On Mon, Oct 24, 2011 at 02:40:13PM +0200, Gerd Stolpmann wrote:
> Am Montag, den 24.10.2011, 13:50 +0200 schrieb Diego Olivier Fernandez
> Pons:
> > Caml-list,
> >
> >
> > Xavier Leroy wrote
> > > Compiling to bytecode is probably overkill.
> >
> >
> >
> > I think that writing my own bytecode interpreter is looking for
> > trouble. Same for compiling to an existing bytecode.
> >
> >
> > The language being a kind of SQL, most of the work is to properly
> > execute the comprehensions (= queries).
> >
> >
> > For instance
> >
> >
> > range numbers = 0 .. 100;
> > {int} sqrtLessThan [k in numbers] = { x | x in numbers : x * x
> > <= k };
> >
> >
> > There are smarter ways to implement this than a double loop
> >
> >
> > I was rather thinking of translating on-the-fly into Caml code and
> > letting Caml do the job. Is that technically possible (rewriting a
> > toplevel ? a CamlP4 grammar ?). If so guess I would have to license
> > the Caml compiler from the INRIA.
>
> I don't think you need that, because you can load compiled OCaml code
> dynamically (look into the Dynlink library).
[...]
Maybe you both talk about different things...
What you seem to talk about is not interpreter but compiler stuff,
and later bind it together?!
I would assume, with "translating on-the-fly into Caml code"

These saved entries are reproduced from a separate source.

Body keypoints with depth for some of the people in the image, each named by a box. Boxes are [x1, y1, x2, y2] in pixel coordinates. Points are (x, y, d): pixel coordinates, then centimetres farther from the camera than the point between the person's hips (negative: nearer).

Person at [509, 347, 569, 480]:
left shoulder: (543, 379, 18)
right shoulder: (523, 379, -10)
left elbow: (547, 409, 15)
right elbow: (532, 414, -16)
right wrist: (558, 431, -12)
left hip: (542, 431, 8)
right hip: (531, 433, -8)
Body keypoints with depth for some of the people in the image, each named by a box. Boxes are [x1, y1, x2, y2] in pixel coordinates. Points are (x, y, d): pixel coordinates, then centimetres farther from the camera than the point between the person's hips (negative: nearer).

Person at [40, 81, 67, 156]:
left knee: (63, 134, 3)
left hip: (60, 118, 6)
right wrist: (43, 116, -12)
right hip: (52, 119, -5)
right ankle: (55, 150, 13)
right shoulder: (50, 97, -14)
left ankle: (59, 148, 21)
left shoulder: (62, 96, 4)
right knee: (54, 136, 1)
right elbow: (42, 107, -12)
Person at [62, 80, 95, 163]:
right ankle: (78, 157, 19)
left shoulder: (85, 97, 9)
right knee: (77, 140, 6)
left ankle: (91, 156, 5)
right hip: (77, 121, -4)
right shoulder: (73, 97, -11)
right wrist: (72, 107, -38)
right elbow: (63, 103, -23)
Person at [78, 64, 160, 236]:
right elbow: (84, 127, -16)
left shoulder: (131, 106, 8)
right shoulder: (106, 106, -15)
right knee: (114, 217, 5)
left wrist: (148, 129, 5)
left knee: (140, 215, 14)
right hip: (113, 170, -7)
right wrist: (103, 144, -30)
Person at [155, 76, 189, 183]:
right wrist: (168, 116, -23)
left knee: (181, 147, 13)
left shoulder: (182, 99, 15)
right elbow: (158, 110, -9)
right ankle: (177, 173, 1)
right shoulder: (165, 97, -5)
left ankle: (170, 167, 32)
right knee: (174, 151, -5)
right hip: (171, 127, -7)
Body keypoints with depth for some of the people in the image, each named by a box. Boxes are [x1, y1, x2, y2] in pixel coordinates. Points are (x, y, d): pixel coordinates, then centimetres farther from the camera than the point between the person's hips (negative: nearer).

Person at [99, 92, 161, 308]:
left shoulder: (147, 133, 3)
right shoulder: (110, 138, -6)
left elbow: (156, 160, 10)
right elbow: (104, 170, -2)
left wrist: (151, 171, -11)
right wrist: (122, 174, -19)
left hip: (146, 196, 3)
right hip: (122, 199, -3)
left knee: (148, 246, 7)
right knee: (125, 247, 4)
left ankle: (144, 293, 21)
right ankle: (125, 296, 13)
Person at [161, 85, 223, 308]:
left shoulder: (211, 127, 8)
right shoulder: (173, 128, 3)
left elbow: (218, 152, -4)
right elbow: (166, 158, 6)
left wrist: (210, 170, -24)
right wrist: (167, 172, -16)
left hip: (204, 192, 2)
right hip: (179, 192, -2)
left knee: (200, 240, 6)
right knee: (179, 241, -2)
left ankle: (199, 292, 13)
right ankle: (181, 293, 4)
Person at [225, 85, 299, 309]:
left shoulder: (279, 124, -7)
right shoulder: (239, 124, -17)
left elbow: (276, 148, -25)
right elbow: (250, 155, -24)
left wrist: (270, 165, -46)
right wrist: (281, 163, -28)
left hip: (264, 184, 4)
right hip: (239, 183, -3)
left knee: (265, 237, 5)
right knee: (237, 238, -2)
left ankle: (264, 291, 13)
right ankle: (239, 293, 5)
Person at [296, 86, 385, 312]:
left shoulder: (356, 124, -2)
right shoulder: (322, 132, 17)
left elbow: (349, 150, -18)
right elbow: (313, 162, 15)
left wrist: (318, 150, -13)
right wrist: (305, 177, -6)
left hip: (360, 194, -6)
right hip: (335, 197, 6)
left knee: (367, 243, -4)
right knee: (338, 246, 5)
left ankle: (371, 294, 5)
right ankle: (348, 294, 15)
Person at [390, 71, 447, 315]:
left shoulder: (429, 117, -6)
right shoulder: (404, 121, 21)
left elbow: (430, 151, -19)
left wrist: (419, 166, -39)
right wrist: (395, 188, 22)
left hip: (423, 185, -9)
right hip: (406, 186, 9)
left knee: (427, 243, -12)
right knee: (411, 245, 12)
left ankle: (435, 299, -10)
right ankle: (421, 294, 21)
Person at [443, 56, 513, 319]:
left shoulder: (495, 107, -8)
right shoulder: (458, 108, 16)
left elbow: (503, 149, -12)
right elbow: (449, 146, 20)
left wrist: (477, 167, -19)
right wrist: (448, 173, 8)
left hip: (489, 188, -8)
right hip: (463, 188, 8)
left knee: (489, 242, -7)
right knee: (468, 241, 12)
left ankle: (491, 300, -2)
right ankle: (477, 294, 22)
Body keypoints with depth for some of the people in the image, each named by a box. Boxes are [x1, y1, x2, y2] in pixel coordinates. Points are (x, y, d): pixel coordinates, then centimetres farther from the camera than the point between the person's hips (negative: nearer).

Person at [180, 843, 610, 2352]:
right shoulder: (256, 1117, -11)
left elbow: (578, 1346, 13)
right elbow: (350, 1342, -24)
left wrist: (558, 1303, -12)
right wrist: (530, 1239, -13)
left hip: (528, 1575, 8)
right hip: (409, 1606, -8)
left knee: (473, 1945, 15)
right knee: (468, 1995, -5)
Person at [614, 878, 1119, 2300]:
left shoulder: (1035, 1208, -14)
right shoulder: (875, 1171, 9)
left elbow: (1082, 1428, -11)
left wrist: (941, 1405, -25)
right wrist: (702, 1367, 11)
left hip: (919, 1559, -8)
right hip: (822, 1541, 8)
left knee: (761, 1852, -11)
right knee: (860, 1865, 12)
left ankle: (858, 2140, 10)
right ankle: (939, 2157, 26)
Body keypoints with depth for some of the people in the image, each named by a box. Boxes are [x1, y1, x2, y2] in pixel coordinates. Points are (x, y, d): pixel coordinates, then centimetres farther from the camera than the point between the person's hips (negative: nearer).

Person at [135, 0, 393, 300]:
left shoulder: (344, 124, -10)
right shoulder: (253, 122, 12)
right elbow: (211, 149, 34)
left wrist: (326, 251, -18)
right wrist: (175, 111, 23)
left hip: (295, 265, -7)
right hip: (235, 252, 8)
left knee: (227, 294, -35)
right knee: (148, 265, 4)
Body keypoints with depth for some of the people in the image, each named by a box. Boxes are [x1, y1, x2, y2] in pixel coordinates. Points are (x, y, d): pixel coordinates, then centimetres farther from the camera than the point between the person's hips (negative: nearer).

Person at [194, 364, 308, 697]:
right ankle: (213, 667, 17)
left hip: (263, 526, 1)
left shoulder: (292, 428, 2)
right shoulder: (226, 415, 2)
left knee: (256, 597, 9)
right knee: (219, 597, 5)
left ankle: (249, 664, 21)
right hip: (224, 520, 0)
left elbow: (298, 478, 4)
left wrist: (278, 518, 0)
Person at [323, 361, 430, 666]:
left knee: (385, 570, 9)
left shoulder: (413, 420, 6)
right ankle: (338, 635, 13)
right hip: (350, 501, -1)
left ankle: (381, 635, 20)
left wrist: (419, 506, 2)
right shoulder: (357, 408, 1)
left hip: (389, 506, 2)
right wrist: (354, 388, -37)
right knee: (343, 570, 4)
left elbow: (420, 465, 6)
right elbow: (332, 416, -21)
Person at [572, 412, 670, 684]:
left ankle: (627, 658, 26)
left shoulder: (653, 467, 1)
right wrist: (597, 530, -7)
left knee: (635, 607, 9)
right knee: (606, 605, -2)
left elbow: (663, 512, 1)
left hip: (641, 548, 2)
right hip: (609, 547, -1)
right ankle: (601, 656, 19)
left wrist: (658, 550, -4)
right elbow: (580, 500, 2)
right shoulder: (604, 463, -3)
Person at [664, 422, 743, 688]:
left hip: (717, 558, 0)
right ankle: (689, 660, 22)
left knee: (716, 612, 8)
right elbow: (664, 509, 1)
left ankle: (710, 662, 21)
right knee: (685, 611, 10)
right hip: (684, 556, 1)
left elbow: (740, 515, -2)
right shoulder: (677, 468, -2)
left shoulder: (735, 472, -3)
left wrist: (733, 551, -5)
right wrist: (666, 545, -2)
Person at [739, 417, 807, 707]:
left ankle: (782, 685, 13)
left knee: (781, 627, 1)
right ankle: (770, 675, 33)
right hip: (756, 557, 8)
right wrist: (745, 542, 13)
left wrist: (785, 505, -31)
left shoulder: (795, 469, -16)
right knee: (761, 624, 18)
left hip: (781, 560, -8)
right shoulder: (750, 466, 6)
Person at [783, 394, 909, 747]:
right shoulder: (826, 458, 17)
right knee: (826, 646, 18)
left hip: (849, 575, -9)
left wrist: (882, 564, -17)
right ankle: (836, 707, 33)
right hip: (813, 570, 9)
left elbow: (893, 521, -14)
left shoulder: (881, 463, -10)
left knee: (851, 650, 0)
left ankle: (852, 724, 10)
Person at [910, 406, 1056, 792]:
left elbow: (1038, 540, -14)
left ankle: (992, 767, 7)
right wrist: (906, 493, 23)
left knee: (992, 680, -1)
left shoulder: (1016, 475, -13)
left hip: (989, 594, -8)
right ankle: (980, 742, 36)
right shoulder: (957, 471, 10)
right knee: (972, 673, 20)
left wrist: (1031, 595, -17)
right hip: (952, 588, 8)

is something meant that could be done via partial application.
Parsing the language that you implement, and create partial
applicated functions of OCaml-code that do the work.
This can be done straight forward and nearly "ad hoc".
It's an easy way to go. Yo can create such partial applicated functions
while prsing or from an AST that you construct in parsing stage.